Given material:
════

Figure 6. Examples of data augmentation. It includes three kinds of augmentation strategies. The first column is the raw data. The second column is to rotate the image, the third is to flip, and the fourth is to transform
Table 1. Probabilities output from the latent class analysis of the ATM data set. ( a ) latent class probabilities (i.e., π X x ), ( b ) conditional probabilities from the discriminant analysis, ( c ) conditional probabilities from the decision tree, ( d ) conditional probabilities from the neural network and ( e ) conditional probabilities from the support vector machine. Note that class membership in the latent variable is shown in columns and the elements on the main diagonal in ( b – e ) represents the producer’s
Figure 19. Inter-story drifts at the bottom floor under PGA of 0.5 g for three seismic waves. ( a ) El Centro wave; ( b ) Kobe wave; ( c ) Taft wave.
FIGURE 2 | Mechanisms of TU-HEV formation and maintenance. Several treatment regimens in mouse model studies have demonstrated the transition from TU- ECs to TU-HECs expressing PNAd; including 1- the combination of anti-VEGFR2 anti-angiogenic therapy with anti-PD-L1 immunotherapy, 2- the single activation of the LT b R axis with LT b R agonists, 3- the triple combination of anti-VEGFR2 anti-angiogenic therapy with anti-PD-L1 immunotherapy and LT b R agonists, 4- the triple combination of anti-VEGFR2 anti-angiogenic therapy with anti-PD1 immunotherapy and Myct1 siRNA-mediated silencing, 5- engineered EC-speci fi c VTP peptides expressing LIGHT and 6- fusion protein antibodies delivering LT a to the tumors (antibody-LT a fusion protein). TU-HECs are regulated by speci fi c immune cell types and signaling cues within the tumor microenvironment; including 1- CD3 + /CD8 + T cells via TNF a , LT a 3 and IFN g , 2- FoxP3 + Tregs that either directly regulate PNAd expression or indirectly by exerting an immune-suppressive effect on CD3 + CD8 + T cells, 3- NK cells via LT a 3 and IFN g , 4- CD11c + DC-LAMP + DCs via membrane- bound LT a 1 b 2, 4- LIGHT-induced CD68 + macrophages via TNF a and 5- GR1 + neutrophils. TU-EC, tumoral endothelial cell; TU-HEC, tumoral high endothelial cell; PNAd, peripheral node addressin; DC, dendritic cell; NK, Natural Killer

════

Exercise prompt: Exactly as given, repeat each line above.

Solution:
Figure 6. Examples of data augmentation. It includes three kinds of augmentation strategies. The first column is the raw data. The second column is to rotate the image, the third is to flip, and the fourth is to transform
Table 1. Probabilities output from the latent class analysis of the ATM data set. ( a ) latent class probabilities (i.e., π X x ), ( b ) conditional probabilities from the discriminant analysis, ( c ) conditional probabilities from the decision tree, ( d ) conditional probabilities from the neural network and ( e ) conditional probabilities from the support vector machine. Note that class membership in the latent variable is shown in columns and the elements on the main diagonal in ( b – e ) represents the producer’s
Figure 19. Inter-story drifts at the bottom floor under PGA of 0.5 g for three seismic waves. ( a ) El Centro wave; ( b ) Kobe wave; ( c ) Taft wave.
FIGURE 2 | Mechanisms of TU-HEV formation and maintenance. Several treatment regimens in mouse model studies have demonstrated the transition from TU- ECs to TU-HECs expressing PNAd; including 1- the combination of anti-VEGFR2 anti-angiogenic therapy with anti-PD-L1 immunotherapy, 2- the single activation of the LT b R axis with LT b R agonists, 3- the triple combination of anti-VEGFR2 anti-angiogenic therapy with anti-PD-L1 immunotherapy and LT b R agonists, 4- the triple combination of anti-VEGFR2 anti-angiogenic therapy with anti-PD1 immunotherapy and Myct1 siRNA-mediated silencing, 5- engineered EC-speci fi c VTP peptides expressing LIGHT and 6- fusion protein antibodies delivering LT a to the tumors (antibody-LT a fusion protein). TU-HECs are regulated by speci fi c immune cell types and signaling cues within the tumor microenvironment; including 1- CD3 + /CD8 + T cells via TNF a , LT a 3 and IFN g , 2- FoxP3 + Tregs that either directly regulate PNAd expression or indirectly by exerting an immune-suppressive effect on CD3 + CD8 + T cells, 3- NK cells via LT a 3 and IFN g , 4- CD11c + DC-LAMP + DCs via membrane- bound LT a 1 b 2, 4- LIGHT-induced CD68 + macrophages via TNF a and 5- GR1 + neutrophils. TU-EC, tumoral endothelial cell; TU-HEC, tumoral high endothelial cell; PNAd, peripheral node addressin; DC, dendritic cell; NK, Natural Killer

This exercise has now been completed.